Moving into a new environment can be exciting and interesting. However, finding new places or stores to get products and services can be difficult. Finding the right fitness club goes a long way for an individual. The right fitness gym will suit your personality perfectly and help in keeping you motivated to find your way back to the gym. The best option is to do thorough research to find the perfect fitness club in your new city.

When finding a fitness club in your new city there are some essential factors you need to consider, and they include: 

  1. Location. It’s best to choose a gym located close to your home or your office. So, whenever you have a busy schedule, it will make everything more comfortable and easier for you. Also, you can decide to stop at the gym in the morning on your way to work or detour there after work.
  2. Cost. The expense is an essential factor to consider when finding the right fitness club. You need to check the payment schedule that will be suitable for you. Some clubs offer discounts based on your residency and others because of an arrangement with your company. Ask around until you find a suitable place that meets most of your expectations at a reasonable price.
  3. Equipment. Make sure you go inside and take a good walk around the gym.

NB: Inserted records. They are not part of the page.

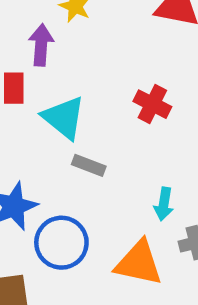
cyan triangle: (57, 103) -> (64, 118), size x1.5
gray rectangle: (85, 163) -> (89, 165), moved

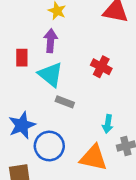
purple arrow: (41, 45) -> (51, 41), moved

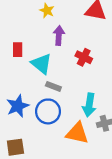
purple arrow: (51, 41) -> (59, 36), moved
cyan arrow: (108, 124) -> (89, 105), size x1.5
blue circle: (49, 146) -> (48, 111), moved

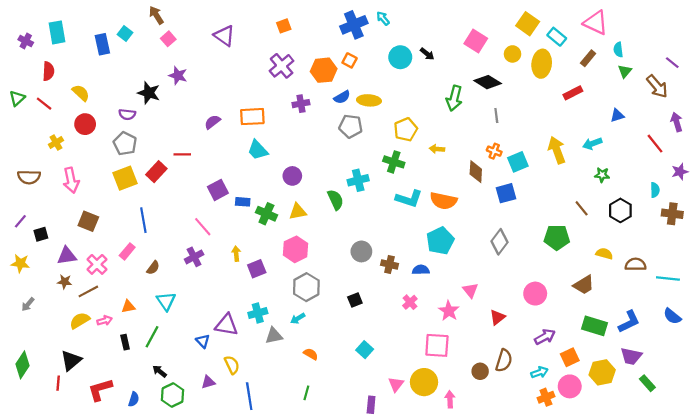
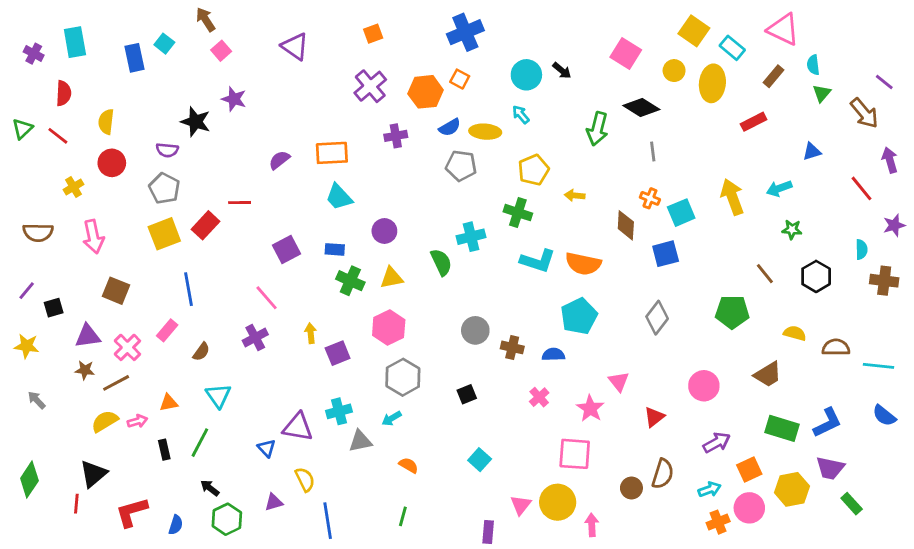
cyan arrow: (383, 18) -> (521, 115), moved
yellow semicircle: (81, 93) -> (106, 122), turned -126
blue rectangle: (243, 202) -> (335, 249), moved
gray arrow: (28, 304) -> (37, 400), turned 96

Verify that they have many different types of equipment, especially the ones you use often. Check that there is enough of the most popular equipment for all the members, so you won’t have to wait in line before using it.
  4. Members. The way people respond to those around them is always different. There are gyms with same sex only, or open to all genders, or for a specific age group. It’s best if you choose a gym where you can feel comfortable, not intimidated, or embarrassed, and that’s not overcrowded.

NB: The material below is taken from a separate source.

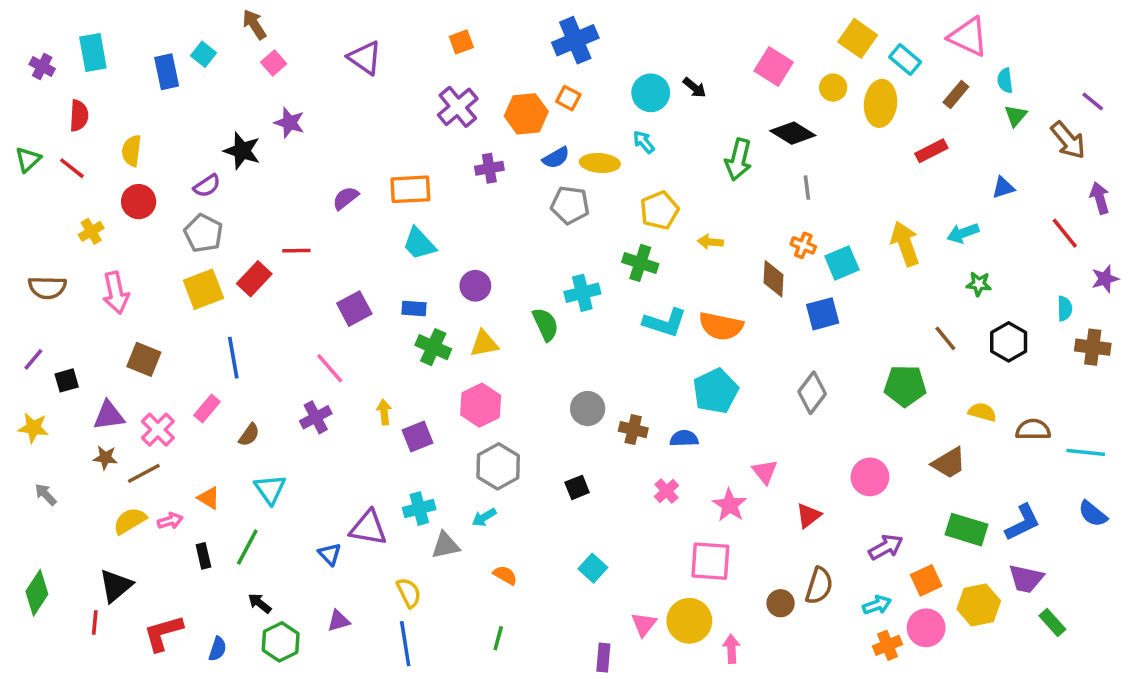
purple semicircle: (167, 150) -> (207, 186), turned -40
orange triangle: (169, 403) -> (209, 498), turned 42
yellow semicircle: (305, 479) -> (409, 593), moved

  5. Staff. Be sure the staff of the gym is accommodating, supportive, available to answer every one of your questions, helpful, and have a good knowledge of fitness techniques and the equipment.
  6. Cleanliness. To prevent finding yourself in an unpleasant or uncomfortable environment, you need to check if towels are available and if the seats and grips receive a wipe down after each use. Also, check the maintenance of the restrooms, locker rooms, and showers.
  7. Classes. Make sure you see the timetable for fitness classes held in the gym. Ensure that the types of courses you enjoy meet at a time that is comfortable for you. Don’t forget to ask the club if they charge extra fees for classes before you sign up for them.
  8. Hours. Some gyms are open 24/7 while some close on weekends and even on holidays. Depending on your preference for when you love to work out, check if the gym will be open at the time of day you will use it.

After checking enough gyms, you’ll surely find one that will suit you perfectly. If you’re planning to move, talk to your real estate agent about gyms in your new neighborhood.